Napoleon's defeat in 1815 marked the end of the Anglo-French rivalry in India. Gradually, the company subdued the rest of the Indian subcontinent. While the Company's power in India grew, its power in England faded. In 1833, Parliament passed a measure that removed the Company's right to trade, turning it into a wholly owned government branch. The final blow to the Company was when elements in its army revolted in 1857 in what would become known as the Sepoy Mutiny. The Sepoy Mutiny had a variety of causes besides allegedly violating Muslim and Hindu sensibilities by using animal fat to grease cartridge rounds. After the revolt was suppressed, the British formally dissolved the Company with the British India Act of 1858, dethroning the last Mughal Emperor and proclaiming Queen Victoria empress of all India.

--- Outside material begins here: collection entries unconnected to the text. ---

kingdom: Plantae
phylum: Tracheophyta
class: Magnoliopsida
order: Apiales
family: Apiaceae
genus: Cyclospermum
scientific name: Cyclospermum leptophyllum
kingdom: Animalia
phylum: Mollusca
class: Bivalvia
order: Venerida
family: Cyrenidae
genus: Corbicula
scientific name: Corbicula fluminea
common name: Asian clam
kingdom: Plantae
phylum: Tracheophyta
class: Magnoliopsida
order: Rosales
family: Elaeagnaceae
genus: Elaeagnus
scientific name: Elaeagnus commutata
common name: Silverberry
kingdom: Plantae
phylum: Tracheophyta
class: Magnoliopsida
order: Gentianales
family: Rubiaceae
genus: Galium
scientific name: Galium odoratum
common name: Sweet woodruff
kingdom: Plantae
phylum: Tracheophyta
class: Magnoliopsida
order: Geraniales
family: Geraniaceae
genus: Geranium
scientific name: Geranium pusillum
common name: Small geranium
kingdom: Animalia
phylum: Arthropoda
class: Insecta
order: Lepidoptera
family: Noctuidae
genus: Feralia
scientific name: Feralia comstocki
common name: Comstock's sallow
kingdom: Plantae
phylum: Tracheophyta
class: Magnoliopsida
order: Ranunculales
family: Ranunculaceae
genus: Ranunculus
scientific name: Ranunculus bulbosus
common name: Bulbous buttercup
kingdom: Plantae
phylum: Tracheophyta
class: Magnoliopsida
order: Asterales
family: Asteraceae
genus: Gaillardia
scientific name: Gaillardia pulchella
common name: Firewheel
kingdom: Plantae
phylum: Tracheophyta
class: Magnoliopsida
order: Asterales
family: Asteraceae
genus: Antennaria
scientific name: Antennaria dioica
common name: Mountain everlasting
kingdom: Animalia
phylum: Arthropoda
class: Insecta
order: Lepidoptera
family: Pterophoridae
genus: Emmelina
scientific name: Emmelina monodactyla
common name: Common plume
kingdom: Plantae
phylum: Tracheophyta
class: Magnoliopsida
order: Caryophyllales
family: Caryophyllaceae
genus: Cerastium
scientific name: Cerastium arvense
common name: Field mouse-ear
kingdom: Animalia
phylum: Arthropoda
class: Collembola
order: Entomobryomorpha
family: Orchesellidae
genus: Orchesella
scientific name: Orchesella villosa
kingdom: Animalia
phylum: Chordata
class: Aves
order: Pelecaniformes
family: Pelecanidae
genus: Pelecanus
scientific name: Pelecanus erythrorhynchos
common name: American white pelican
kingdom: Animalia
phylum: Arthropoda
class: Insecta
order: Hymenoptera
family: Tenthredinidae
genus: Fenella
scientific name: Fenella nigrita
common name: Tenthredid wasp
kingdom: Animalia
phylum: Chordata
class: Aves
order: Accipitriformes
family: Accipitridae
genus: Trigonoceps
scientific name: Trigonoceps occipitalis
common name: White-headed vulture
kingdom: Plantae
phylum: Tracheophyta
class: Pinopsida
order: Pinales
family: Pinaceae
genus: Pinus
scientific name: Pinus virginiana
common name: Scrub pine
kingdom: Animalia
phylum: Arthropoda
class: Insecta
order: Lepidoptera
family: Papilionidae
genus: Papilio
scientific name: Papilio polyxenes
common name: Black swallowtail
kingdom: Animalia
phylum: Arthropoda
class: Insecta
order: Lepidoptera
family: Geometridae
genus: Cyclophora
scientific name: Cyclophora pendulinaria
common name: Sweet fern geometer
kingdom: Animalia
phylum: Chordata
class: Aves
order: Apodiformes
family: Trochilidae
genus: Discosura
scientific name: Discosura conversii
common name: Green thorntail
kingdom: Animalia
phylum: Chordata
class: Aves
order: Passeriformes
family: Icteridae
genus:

The British ruled India until 1947. Ironically, France held on to a few enclaves in India, including Pondichéry, until 1952, outlasting the British.
Conclusion
The success of multinational joint stock companies is rooted in their ability to raise money. Wars are expensive, and states need to borrow money to fund it. Bond markets preceded stock markets. Today, both governments and companies use bonds to raise money. The EIC was both a company and a government. They raised enough money to fund the conquest of a subcontinent with at least 200 million people. Much of the money that funded the conquest of India came from indigenous sources, which minimized the cost to the English taxpayer. The French East India Company failed primarily because its financial institutions were underdeveloped. Fear of French influence in India helped prompt English leaders like Clive and Weasley to launch wars of conquest in India to prevent France from doing the same. They were able to do so thanks to financial resources at their disposal, which allowed them to raise Indigenous armies. The sepoys started as mercenaries for a trading company and became a national army. Multinational companies today occasionally employ PMCs whenever they operate in places where local governments cannot guarantee their safety, like guarding oil facilities in the Niger Delta, for example.
Mega corporations with private armies are a popular theme in science fiction, especially space operas. Even theoretically, long-distance space travel is very loosely comparable to crossing the oceans before the 18th century, with vast distances, enormous expenses, high risks, and years before seeing a profit. Controversial billionaire Elon Musk, who is leading the drive for the private spacefaring industry, is loosely comparable to the founders of the British and Dutch EIC, who influenced their respective governments into granting them a monopoly on Asian trade.